On May 21st , representatives from the leading universities of the G8 will arrive in Vancouver for the G8 University Summit. This is not the first time the University Summit has followed the Olympics: in 2009, Turin hosted the Summit three years after the 2006 Olympics.
Like the 2010 Winter Olympics, the G8 University summit markets itself as a project of sustainability and community development and like the Olympics, the legacy of the G8 University summit is one of privatization and corporatization.
In 2003, Gordon Campbell called the Olympics the “largest single public-private partnership [P3] initiative going in Canada.” P3s have long been a code word for the transfer of funds from public to private hands, and the University sector has been no exception.

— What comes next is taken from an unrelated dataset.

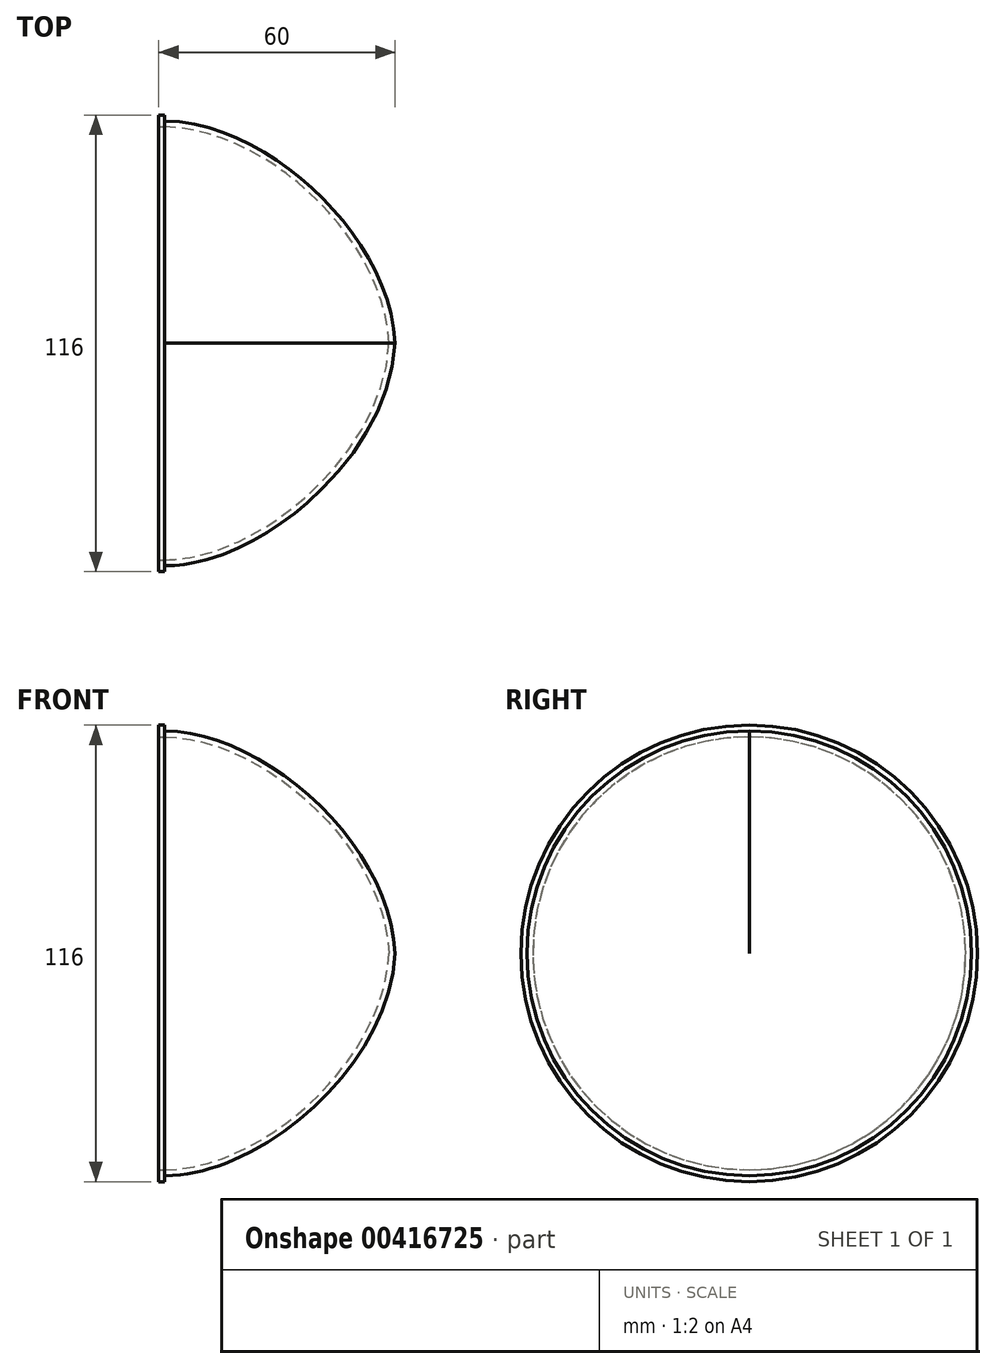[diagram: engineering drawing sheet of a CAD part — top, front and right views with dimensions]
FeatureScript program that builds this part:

Since Campbell gave that speech, tuition has sky-rocketed 52%; in 2004 the provincial grants programs was cut; this year they cut $16 million to student aid. According to the Canadian Federation of Students, “by 2011 tuition fees will be more revenue for the government than corporate income tax.”
Recently, Simon Fraser University developed a partnership with a private ESL college on its Burnaby campus and has become a partner in the Woodward’s building, which is part of a larger project of gentrifying and developing the Downtown Eastside.
The G8 University Summit is just another piece of this larger program of defunding, privatization, and gentrification.